**What this task involves:**
Where an entry contains an image, skip the image and print the rest exactly.

Stored data entries:
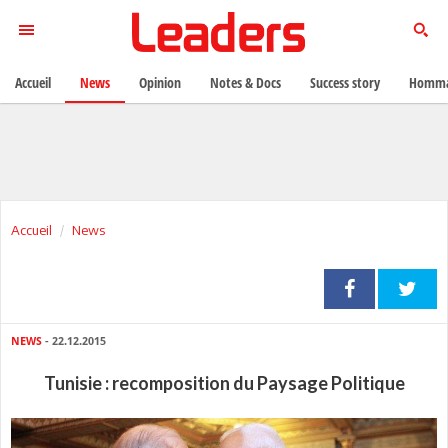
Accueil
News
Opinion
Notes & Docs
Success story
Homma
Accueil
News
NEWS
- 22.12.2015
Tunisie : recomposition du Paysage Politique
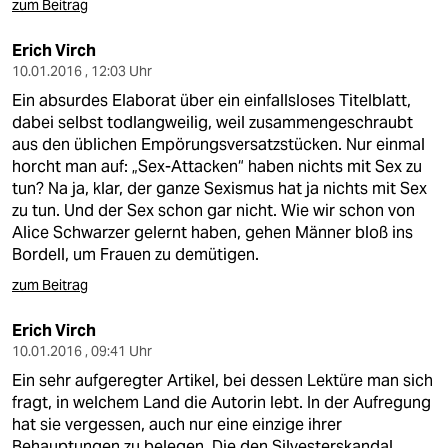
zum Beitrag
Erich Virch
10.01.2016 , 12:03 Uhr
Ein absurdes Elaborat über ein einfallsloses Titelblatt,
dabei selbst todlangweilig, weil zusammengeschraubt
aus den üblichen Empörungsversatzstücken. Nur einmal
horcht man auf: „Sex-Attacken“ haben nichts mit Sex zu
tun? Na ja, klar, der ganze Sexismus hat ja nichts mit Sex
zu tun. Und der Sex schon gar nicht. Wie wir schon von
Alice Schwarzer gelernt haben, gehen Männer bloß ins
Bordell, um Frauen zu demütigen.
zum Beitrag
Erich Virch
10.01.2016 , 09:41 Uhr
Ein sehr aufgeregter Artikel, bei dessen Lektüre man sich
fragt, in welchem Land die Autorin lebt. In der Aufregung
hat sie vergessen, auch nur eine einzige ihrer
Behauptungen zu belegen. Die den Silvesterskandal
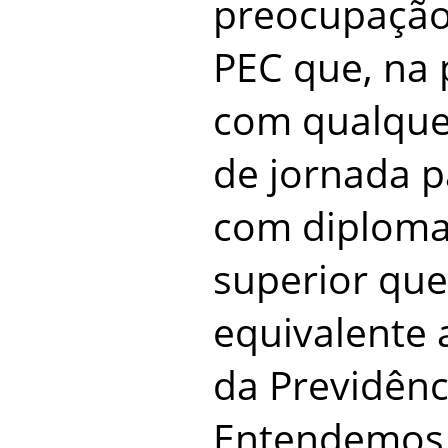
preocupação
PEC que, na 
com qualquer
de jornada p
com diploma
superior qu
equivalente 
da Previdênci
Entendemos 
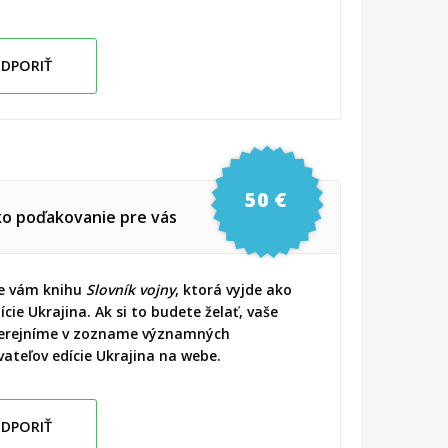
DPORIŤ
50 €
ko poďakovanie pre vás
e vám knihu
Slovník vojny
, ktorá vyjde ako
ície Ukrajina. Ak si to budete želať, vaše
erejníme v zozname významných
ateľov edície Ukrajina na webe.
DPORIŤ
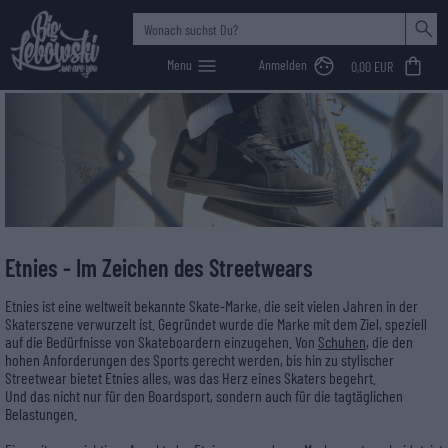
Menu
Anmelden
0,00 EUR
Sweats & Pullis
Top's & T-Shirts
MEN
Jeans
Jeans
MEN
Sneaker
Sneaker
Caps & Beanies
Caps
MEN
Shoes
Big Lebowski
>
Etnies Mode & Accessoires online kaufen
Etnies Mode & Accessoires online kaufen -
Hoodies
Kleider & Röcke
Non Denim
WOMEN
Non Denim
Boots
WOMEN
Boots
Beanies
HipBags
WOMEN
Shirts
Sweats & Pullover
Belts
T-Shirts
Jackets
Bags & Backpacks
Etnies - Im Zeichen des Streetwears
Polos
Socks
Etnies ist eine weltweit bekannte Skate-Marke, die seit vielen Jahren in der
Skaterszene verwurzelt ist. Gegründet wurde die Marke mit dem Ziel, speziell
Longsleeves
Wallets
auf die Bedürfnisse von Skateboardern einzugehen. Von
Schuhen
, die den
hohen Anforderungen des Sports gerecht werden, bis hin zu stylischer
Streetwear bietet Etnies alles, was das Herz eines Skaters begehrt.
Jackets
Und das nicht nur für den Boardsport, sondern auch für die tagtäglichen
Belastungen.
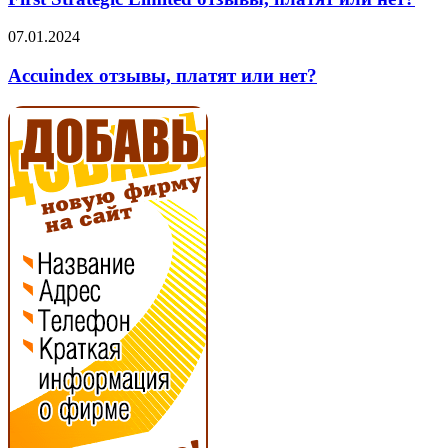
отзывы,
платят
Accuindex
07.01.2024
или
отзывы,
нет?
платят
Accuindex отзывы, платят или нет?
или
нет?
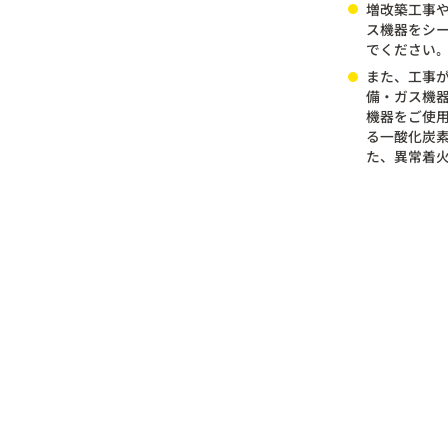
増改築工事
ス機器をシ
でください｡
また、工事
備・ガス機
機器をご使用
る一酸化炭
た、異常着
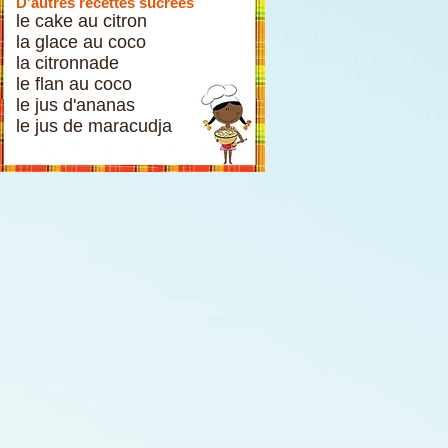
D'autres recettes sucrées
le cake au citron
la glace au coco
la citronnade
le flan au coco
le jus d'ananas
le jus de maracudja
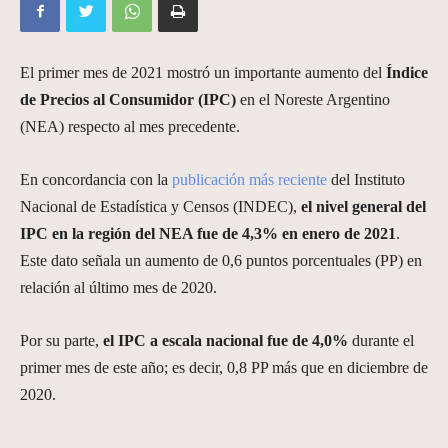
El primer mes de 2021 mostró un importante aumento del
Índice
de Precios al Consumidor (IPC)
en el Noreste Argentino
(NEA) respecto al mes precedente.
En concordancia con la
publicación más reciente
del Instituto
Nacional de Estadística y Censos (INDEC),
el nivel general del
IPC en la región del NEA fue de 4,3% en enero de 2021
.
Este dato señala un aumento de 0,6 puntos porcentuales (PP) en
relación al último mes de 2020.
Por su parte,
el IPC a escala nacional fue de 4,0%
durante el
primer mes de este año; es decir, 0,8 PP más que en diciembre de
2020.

**Response to this task:**
Accueil
News
Opinion
Notes & Docs
Success story
Homma
Accueil
News
NEWS
- 22.12.2015
Tunisie : recomposition du Paysage Politique
zum Beitrag
Erich Virch
10.01.2016 , 12:03 Uhr
Ein absurdes Elaborat über ein einfallsloses Titelblatt,
dabei selbst todlangweilig, weil zusammengeschraubt
aus den üblichen Empörungsversatzstücken. Nur einmal
horcht man auf: „Sex-Attacken“ haben nichts mit Sex zu
tun? Na ja, klar, der ganze Sexismus hat ja nichts mit Sex
zu tun. Und der Sex schon gar nicht. Wie wir schon von
Alice Schwarzer gelernt haben, gehen Männer bloß ins
Bordell, um Frauen zu demütigen.
zum Beitrag
Erich Virch
10.01.2016 , 09:41 Uhr
Ein sehr aufgeregter Artikel, bei dessen Lektüre man sich
fragt, in welchem Land die Autorin lebt. In der Aufregung
hat sie vergessen, auch nur eine einzige ihrer
Behauptungen zu belegen. Die den Silvesterskandal
preocupação
PEC que, na 
com qualquer
de jornada p
com diploma
superior qu
equivalente 
da Previdênci
Entendemos 
DPORIŤ
50 €
ko poďakovanie pre vás
e vám knihu
Slovník vojny
, ktorá vyjde ako
ície Ukrajina. Ak si to budete želať, vaše
erejníme v zozname významných
ateľov edície Ukrajina na webe.
DPORIŤ
Menu
Anmelden
0,00 EUR
Sweats & Pullis
Top's & T-Shirts
MEN
Jeans
Jeans
MEN
Sneaker
Sneaker
Caps & Beanies
Caps
MEN
Shoes
Big Lebowski
>
Etnies Mode & Accessoires online kaufen
Etnies Mode & Accessoires online kaufen -
Hoodies
Kleider & Röcke
Non Denim
WOMEN
Non Denim
Boots
WOMEN
Boots
Beanies
HipBags
WOMEN
Shirts
Sweats & Pullover
Belts
T-Shirts
Jackets
Bags & Backpacks
Etnies - Im Zeichen des Streetwears
Polos
Socks
Etnies ist eine weltweit bekannte Skate-Marke, die seit vielen Jahren in der
Skaterszene verwurzelt ist. Gegründet wurde die Marke mit dem Ziel, speziell
Longsleeves
Wallets
auf die Bedürfnisse von Skateboardern einzugehen. Von
Schuhen
, die den
hohen Anforderungen des Sports gerecht werden, bis hin zu stylischer
Streetwear bietet Etnies alles, was das Herz eines Skaters begehrt.
Jackets
Und das nicht nur für den Boardsport, sondern auch für die tagtäglichen
Belastungen.
отзывы,
платят
Accuindex
07.01.2024
или
отзывы,
нет?
платят
Accuindex отзывы, платят или нет?
или
нет?
増改築工事
ス機器をシ
でください｡
また、工事
備・ガス機
機器をご使用
る一酸化炭
た、異常着
D'autres recettes sucrées
le cake au citron
la glace au coco
la citronnade
le flan au coco
le jus d'ananas
le jus de maracudja
El primer mes de 2021 mostró un importante aumento del
Índice
de Precios al Consumidor (IPC)
en el Noreste Argentino
(NEA) respecto al mes precedente.
En concordancia con la
publicación más reciente
del Instituto
Nacional de Estadística y Censos (INDEC),
el nivel general del
IPC en la región del NEA fue de 4,3% en enero de 2021
.
Este dato señala un aumento de 0,6 puntos porcentuales (PP) en
relación al último mes de 2020.
Por su parte,
el IPC a escala nacional fue de 4,0%
durante el
primer mes de este año; es decir, 0,8 PP más que en diciembre de
2020.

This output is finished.